# What to work on
Please tally the lines in the records that include the word "Garage" and answer with the bare number.

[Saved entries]
==================================================

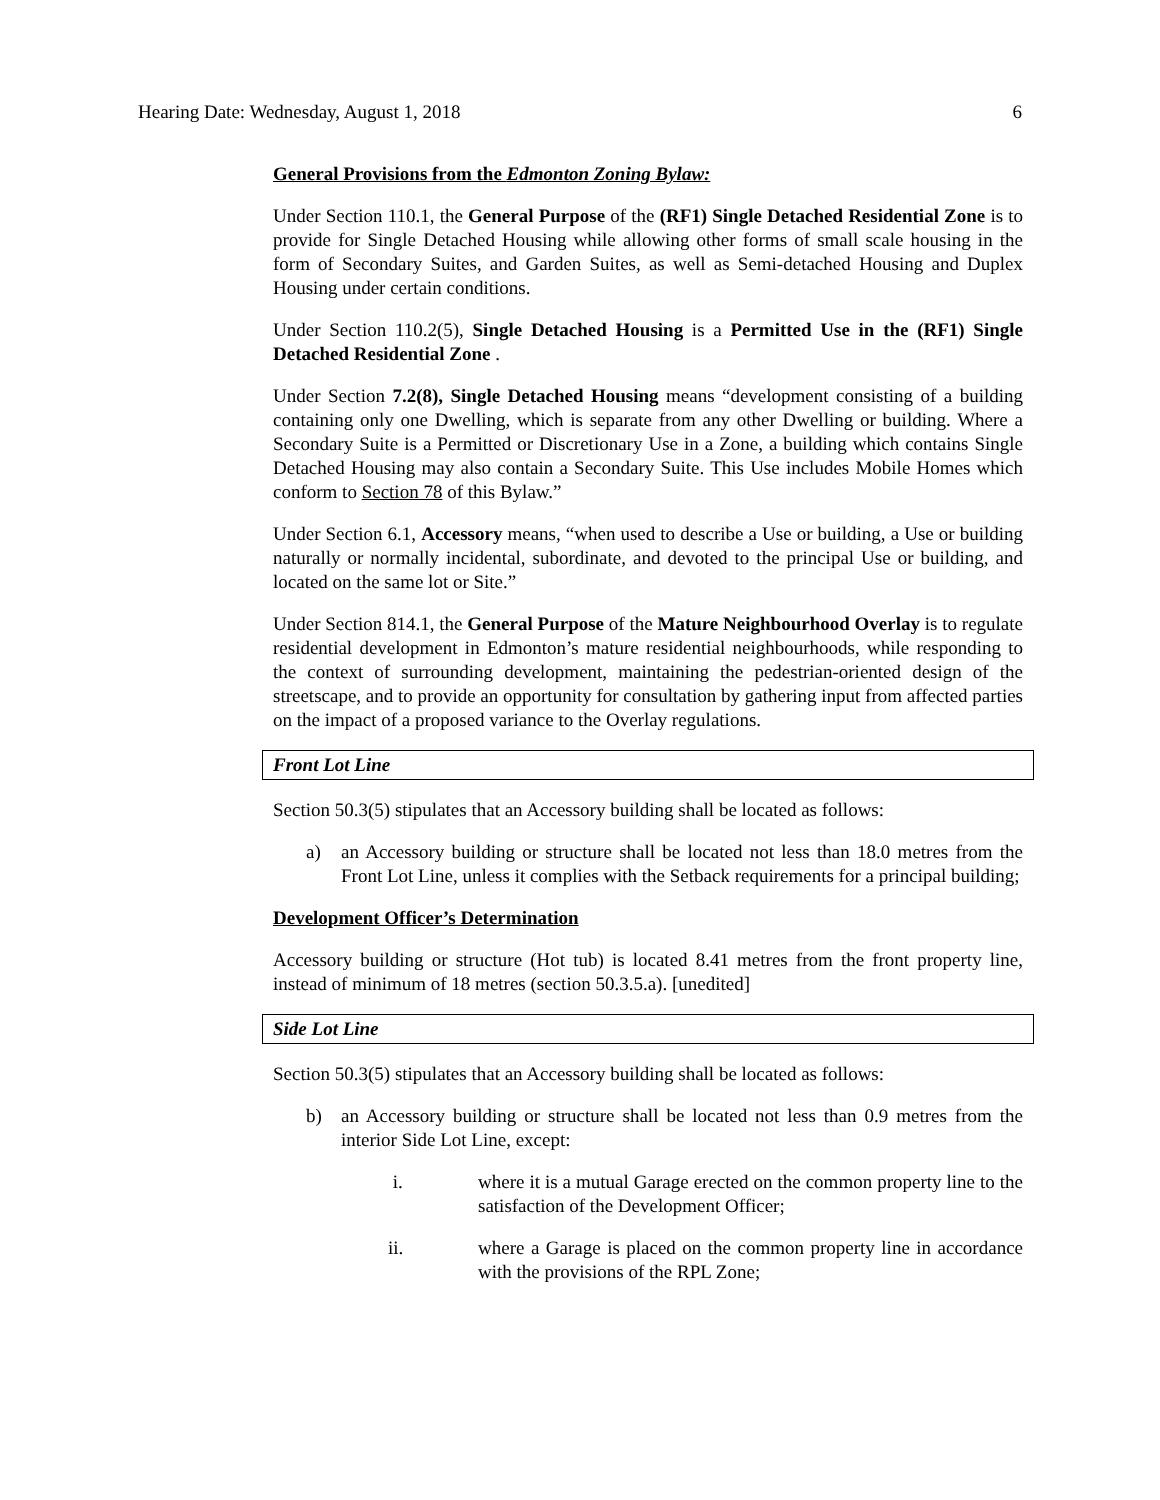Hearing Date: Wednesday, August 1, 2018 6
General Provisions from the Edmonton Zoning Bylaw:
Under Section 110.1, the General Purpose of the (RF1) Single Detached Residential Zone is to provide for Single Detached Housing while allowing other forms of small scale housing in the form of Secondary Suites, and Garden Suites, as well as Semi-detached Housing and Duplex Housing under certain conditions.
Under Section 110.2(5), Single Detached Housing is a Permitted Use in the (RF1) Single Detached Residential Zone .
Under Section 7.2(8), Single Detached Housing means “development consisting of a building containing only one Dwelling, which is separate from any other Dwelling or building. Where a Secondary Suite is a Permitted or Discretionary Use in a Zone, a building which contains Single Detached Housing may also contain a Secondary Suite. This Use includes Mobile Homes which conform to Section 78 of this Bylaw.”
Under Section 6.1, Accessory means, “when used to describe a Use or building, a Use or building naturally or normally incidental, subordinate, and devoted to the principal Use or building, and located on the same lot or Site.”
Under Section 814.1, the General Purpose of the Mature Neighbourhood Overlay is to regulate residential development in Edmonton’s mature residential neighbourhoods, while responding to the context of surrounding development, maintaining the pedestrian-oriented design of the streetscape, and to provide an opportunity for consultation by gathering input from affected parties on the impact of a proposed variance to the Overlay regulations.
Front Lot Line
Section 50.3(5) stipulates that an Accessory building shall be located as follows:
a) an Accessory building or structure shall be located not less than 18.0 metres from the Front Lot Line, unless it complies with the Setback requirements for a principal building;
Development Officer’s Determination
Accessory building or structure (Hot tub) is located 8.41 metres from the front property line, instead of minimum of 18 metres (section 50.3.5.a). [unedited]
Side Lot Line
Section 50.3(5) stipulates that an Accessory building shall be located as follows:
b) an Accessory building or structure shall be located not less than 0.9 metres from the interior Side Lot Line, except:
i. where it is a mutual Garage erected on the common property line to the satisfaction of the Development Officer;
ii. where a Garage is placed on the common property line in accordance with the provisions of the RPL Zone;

==================================================

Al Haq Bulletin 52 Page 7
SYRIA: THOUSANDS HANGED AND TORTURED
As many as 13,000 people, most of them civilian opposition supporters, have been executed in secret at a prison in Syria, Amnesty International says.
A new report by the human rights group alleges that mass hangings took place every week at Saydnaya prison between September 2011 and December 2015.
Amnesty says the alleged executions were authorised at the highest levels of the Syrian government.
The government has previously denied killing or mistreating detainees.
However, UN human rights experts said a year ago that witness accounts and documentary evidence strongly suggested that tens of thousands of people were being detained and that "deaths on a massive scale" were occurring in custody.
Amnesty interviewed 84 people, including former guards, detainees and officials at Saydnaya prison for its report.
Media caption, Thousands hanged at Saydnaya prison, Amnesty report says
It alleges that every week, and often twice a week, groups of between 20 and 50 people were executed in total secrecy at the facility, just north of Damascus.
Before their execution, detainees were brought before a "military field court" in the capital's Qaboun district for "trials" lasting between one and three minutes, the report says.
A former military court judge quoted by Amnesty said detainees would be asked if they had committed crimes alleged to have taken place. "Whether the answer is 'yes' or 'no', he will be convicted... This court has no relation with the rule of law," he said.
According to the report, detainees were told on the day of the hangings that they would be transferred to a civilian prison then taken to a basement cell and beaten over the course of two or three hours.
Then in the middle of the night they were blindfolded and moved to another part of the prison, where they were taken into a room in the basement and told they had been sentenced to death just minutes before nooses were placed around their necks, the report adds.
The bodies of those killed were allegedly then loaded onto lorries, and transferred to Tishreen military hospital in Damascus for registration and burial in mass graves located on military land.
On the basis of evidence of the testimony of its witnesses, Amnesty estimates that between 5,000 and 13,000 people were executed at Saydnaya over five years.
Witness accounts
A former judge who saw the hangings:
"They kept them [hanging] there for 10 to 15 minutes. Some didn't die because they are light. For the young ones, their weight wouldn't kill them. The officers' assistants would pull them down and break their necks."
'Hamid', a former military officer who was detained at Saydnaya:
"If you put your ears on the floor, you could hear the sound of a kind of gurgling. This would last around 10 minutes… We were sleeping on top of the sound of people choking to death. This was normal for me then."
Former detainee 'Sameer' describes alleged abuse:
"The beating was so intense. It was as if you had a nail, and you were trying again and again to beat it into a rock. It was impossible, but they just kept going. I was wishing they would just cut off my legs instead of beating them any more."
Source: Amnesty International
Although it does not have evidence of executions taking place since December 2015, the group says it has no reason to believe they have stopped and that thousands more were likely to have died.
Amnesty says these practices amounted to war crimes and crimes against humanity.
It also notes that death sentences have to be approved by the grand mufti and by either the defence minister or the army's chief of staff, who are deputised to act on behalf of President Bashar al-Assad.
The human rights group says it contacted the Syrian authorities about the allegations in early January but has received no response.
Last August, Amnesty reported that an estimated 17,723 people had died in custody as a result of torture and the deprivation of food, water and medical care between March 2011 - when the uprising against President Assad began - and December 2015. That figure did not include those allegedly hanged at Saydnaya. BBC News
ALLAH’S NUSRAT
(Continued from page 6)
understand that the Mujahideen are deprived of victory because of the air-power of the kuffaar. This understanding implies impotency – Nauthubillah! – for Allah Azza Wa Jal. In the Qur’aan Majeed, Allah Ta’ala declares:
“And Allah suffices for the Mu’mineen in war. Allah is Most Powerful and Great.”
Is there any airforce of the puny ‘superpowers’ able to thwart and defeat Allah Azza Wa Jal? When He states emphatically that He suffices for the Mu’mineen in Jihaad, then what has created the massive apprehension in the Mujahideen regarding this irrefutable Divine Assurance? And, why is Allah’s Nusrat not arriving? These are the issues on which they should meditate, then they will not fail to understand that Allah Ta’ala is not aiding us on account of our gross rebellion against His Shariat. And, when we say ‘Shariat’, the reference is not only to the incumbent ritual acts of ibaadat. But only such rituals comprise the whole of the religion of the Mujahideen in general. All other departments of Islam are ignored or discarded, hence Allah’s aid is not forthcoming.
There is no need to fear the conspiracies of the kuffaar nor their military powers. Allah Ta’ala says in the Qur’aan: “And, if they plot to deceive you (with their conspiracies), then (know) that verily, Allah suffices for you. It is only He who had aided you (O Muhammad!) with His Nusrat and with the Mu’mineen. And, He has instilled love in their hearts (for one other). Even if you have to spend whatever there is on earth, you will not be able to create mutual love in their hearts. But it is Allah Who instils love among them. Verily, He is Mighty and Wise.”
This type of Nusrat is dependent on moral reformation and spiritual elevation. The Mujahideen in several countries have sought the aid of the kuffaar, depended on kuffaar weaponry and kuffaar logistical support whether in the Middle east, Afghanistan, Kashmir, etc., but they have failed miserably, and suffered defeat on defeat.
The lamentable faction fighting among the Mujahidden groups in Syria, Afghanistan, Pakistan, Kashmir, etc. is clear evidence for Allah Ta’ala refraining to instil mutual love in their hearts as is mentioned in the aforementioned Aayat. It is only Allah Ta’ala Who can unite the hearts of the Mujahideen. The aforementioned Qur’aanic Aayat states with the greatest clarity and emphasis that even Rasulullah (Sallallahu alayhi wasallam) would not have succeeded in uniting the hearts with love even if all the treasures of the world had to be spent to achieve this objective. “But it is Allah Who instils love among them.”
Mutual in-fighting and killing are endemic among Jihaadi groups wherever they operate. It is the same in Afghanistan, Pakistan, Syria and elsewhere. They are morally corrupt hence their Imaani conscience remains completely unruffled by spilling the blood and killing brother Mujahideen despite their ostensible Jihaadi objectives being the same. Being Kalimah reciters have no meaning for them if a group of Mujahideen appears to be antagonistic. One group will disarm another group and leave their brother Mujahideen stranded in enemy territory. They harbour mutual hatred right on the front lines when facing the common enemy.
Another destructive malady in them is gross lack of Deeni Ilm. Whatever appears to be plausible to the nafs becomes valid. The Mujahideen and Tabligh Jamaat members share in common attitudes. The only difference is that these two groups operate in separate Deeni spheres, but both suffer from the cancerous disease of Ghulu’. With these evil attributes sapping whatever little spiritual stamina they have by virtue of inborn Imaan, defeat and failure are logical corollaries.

==================================================

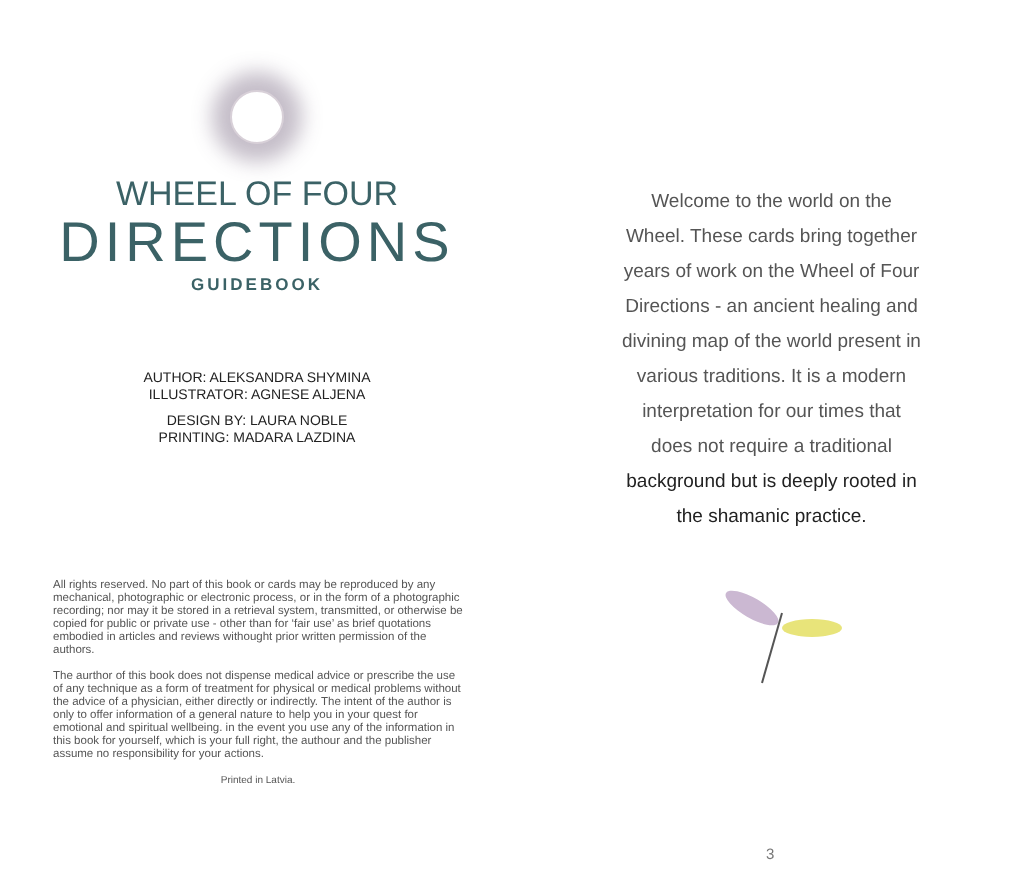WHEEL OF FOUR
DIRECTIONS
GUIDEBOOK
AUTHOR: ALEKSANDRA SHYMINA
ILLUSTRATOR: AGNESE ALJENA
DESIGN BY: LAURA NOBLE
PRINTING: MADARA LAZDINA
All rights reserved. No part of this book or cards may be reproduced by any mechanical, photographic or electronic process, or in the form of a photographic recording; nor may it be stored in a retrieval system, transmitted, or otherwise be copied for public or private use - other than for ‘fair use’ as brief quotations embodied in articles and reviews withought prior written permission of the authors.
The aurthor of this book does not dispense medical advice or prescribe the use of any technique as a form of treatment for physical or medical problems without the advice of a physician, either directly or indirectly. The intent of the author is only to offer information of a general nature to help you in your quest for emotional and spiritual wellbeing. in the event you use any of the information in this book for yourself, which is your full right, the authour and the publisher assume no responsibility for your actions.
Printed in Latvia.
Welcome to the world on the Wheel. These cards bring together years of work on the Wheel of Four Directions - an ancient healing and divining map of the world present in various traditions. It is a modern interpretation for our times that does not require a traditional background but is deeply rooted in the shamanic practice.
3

==================================================

# Result for this exercise
2